Last edited by CWSmith; 11-07-2010 at 12:51 AM.
Reason: errors, deletions, additions
Re: Slowly but Surely?
Right now there is no reason for businesses or individuals to invest their wealth in jobs here in the USA. Would it be possible to encourage such an investment by doing what other countries do, impose heavy tarrifs and import limits? Every time I hear an economist or politician talk about free trade and open markets, it reminds me that only our markets are truly open for all to trade freely! The choice is simple, bite the bullet now and legislate to "encourage" a return to the USA or continue to see businesses, jobs and American dollars leave.
Originally Posted by CWSmith
Does anyone remember what happened when President Bush tried to save our steel industry and limit foreign imports? Global bullies quickly made it clear that open markets and free trade are meaningless catch phrases. China, europe, vietnam, sri lanka and the rest of the countires that supply us with clothing and most of our consumer goods are not our friends. The corporate leaders who picked up and took their jobs out of the USA , are not our friends. We should be able to have some impact on our destiny, but we need our legislators to work for us and not the folks who wine and dine them.

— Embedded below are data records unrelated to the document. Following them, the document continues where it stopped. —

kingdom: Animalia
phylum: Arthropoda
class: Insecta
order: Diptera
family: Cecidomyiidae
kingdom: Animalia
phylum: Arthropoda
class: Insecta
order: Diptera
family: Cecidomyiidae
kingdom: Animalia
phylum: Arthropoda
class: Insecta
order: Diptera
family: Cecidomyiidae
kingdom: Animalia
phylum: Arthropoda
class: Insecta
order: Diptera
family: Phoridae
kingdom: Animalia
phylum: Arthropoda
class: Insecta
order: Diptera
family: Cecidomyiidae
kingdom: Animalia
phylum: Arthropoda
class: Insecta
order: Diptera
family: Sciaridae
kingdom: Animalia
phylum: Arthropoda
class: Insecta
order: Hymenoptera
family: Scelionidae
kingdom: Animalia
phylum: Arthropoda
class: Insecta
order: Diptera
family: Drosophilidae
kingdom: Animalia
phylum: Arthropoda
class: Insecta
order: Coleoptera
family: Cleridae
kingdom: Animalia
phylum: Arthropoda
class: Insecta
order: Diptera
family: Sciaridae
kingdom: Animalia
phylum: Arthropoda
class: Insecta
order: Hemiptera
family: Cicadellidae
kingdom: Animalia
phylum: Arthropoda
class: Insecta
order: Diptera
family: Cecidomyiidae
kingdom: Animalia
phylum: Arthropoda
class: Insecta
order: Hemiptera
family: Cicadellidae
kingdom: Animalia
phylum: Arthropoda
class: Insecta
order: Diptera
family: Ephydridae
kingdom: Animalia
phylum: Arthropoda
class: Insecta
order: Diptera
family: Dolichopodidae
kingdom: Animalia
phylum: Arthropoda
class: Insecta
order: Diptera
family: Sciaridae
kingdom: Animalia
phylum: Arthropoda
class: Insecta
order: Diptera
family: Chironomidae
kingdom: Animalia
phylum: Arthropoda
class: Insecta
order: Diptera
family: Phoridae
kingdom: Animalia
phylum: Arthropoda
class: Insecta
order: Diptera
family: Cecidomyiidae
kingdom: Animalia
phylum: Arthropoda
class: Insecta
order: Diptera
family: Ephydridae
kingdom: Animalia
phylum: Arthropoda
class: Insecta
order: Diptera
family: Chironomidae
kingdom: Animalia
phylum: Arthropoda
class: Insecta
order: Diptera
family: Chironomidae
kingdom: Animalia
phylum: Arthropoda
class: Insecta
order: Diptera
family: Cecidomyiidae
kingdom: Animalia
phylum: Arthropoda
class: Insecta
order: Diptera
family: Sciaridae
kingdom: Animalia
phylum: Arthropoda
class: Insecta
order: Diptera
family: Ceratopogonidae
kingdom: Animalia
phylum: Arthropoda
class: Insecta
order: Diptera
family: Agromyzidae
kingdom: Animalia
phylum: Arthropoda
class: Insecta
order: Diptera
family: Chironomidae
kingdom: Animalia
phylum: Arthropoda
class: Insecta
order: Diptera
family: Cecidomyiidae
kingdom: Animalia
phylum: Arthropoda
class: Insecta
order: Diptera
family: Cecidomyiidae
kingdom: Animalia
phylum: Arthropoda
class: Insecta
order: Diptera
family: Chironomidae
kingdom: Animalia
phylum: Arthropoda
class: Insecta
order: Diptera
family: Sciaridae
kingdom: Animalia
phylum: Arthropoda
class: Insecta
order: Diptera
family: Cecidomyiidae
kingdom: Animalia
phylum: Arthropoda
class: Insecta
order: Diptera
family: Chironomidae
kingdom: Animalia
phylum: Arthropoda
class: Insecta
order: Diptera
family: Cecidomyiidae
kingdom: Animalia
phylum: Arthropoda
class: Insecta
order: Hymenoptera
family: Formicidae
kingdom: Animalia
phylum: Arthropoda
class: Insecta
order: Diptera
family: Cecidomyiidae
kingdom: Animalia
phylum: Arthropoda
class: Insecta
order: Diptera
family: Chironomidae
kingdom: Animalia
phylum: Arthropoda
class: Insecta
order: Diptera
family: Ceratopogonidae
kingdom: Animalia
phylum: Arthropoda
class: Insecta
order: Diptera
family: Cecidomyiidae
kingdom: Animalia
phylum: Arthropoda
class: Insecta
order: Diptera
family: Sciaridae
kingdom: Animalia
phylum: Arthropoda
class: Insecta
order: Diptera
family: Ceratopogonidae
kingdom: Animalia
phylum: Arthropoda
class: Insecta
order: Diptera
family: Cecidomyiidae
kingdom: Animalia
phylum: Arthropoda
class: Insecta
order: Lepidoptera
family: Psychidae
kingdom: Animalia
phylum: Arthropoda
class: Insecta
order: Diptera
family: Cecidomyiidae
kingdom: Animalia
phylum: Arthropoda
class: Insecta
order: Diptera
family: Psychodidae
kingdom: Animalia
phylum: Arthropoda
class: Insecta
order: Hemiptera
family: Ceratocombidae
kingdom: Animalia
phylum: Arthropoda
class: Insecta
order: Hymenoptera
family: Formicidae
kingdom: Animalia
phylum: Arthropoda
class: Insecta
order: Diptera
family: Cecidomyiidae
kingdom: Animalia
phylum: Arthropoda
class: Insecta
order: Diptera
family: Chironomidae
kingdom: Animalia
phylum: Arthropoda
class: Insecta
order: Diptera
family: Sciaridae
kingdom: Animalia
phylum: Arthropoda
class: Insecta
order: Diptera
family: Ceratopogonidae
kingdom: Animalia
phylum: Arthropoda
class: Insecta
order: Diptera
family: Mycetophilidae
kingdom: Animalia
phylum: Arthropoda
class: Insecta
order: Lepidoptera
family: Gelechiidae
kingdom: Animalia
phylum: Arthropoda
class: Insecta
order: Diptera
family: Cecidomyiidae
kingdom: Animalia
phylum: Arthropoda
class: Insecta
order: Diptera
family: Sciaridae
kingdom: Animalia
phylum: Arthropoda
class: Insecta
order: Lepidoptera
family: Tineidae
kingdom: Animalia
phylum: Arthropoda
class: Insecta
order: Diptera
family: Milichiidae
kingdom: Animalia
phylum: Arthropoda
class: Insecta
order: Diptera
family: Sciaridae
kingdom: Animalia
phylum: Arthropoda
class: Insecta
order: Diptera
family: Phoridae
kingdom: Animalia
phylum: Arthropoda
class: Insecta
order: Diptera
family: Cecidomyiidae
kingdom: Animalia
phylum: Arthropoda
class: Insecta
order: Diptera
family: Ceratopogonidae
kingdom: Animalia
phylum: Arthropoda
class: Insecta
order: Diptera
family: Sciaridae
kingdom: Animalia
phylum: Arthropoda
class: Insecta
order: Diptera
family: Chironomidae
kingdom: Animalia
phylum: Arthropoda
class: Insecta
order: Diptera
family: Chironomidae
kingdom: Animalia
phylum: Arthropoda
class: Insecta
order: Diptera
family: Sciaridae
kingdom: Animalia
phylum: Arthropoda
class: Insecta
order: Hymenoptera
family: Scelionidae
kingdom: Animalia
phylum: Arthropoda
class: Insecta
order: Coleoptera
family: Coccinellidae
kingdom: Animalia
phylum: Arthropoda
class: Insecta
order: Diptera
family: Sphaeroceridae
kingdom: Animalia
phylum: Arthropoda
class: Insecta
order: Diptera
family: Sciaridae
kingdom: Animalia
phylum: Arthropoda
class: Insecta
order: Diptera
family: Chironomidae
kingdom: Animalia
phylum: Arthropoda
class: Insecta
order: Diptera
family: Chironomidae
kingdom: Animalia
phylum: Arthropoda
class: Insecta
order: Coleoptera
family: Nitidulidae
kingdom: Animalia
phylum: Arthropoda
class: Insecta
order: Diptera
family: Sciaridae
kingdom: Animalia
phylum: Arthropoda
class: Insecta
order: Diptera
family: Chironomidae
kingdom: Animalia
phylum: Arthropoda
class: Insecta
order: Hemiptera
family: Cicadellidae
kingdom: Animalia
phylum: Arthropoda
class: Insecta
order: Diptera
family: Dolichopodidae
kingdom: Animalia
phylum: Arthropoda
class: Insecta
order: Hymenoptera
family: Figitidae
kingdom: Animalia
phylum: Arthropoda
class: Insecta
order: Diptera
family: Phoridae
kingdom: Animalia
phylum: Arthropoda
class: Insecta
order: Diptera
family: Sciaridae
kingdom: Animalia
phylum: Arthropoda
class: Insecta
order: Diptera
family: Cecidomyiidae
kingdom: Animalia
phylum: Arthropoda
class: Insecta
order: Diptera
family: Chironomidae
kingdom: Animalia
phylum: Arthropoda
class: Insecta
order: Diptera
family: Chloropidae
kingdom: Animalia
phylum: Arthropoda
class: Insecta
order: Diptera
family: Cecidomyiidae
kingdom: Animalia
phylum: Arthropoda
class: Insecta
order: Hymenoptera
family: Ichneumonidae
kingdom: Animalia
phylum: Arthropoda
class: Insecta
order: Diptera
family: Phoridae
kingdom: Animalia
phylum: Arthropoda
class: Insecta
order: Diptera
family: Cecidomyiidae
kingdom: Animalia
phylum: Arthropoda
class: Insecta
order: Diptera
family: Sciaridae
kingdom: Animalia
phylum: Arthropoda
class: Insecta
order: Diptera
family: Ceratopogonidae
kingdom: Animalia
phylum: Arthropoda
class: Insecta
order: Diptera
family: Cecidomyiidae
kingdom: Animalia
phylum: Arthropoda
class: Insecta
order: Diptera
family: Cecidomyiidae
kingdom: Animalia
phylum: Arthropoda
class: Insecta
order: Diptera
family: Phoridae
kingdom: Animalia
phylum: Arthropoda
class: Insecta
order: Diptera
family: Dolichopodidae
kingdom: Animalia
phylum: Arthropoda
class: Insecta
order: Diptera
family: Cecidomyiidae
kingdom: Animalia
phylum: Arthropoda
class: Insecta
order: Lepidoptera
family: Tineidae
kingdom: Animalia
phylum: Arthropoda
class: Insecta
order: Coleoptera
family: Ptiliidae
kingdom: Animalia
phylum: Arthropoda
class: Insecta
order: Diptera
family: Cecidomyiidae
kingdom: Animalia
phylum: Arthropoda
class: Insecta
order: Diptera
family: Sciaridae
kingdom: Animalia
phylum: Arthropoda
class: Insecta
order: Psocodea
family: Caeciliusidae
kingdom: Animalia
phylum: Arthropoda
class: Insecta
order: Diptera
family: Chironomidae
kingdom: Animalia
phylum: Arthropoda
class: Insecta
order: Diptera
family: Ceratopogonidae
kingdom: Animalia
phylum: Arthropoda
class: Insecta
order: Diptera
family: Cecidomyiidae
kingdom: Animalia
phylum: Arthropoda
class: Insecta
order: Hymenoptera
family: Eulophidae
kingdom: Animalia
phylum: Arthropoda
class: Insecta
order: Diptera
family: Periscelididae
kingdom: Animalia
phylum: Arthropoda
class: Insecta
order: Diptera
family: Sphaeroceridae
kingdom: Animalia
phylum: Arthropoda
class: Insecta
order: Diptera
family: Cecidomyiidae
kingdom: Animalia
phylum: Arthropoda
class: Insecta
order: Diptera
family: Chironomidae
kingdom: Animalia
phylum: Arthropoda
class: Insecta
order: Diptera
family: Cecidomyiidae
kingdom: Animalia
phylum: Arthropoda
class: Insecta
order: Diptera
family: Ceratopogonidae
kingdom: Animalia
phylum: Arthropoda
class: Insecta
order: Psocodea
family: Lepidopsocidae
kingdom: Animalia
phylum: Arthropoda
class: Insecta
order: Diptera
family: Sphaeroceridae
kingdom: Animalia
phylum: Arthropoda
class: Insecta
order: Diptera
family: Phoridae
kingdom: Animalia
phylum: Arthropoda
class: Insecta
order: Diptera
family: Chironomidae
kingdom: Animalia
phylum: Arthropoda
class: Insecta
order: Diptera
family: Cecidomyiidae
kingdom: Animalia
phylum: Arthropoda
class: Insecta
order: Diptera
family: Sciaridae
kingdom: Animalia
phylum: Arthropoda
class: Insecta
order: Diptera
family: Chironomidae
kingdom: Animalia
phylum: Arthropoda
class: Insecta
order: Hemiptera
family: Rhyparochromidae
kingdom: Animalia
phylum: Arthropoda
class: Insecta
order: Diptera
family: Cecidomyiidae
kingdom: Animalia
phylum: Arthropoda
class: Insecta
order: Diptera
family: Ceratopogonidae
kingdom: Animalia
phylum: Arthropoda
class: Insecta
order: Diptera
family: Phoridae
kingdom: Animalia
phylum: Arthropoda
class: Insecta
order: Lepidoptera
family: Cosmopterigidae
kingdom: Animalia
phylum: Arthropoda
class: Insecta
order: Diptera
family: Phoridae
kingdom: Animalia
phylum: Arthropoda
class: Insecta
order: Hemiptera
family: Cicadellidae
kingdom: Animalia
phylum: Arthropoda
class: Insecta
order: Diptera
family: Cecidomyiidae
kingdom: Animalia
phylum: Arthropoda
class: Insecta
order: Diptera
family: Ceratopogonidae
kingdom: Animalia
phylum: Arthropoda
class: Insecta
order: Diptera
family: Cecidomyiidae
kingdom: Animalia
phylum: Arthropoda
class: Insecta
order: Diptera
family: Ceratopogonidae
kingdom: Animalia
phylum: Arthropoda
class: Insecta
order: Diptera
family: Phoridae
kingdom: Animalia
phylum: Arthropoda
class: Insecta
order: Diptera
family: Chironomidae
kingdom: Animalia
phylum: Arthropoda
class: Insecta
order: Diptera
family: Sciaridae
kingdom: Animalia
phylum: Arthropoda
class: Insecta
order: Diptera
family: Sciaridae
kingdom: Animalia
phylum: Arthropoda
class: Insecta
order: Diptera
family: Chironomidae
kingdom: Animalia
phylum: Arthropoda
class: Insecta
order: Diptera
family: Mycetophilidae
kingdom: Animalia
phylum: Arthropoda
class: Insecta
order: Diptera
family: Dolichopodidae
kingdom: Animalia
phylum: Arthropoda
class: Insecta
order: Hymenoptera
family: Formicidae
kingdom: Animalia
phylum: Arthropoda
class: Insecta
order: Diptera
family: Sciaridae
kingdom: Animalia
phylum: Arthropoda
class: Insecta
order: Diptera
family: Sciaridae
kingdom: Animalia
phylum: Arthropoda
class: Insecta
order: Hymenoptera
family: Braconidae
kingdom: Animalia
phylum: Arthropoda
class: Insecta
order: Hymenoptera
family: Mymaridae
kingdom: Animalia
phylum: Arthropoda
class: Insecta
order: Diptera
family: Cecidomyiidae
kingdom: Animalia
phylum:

Last edited by Frankiarmz; 11-06-2010 at 11:26 PM.
Re: Slowly but Surely?
A CEOs job is to maximize the profitability of his Company. That's why Obama stimuli, or republican tax cuts, have had and will continue to have no effect on stimulating job recovery. Companies will take the money and use it to maximize their return.
Originally Posted by CWSmith
You have to change the rules of the game to make domestic production more profitable than outsourcing. Or the money is wasted.
Obama stimuli gets spent. Unfortunately, it gets spent on imported goods. Result? No US jobs.
Republican policy promotes tax cuts for corporate America. The invest in expansion of their business so as to maximize their return. That means, outsourced production. Result? No US jobs.
BOTH parties are not getting it done.
NEITHER, and the Tea Party as well for that matter, is addressing CHANGING THE RULES of the game to make domestic production economically favorable.
Plenty can be done in this respect. Import duties and restrictions are necessary. US payroll taxes should be assessed on every single job outsourced by a US company. No goods should be allowed to be imported that aren't manufactured in accordance with the same minimum wage, environmental and occupational safety requirements that US made goods operate under. It can go on an on. Do some of these things and you change the landscape so that China doesn't look so good.
THe US government finds it very difficult to have a direct interest in private corporations. It can be done, but it literally takes an act of Congress (ala GM). But what they CAN do is sponsor and promote development of technology that gives domestic manufacturing an advantage. They CAN develop domestic alternate energy that will give US industry an advantage. They CAN undo the watering down of the "Buy America Act" and get back to forcing government agencies (the largest single consumer by far in the entire world) to buy ONLY USA MADE. They CAN toughen up State Department technology export rules. There are many more steps as well, you get the idea.
Change the rules of the game, and industry will take care of the rest. Government handouts will NOT be needed.
We The People have a responsibility in this too. Buy American. Yes, it will cost more. Accept that sacrifices must be made. THere will be a payoff in the end.